ASSIGNMENT
Every line containing "Papilloma" should be identified and copied from the data below.

DATA PROVIDED
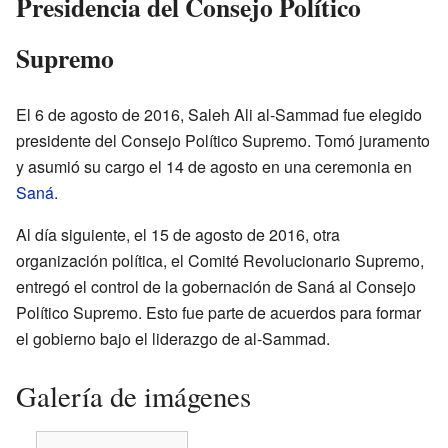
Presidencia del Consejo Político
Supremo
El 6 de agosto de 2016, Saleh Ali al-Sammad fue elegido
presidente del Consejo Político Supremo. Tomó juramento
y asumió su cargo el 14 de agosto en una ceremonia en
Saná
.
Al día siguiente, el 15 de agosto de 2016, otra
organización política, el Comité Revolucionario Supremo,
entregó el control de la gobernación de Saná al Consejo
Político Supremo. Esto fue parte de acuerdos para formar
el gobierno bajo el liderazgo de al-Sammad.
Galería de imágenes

==

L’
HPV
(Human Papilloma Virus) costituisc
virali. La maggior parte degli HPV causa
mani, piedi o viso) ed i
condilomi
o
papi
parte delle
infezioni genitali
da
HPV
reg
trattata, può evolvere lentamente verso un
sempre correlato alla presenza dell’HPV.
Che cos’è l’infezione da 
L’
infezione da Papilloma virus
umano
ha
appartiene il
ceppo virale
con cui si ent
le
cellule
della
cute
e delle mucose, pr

WRITTEN SOLUTION
(Human Papilloma Virus) costituisc
infezione da Papilloma virus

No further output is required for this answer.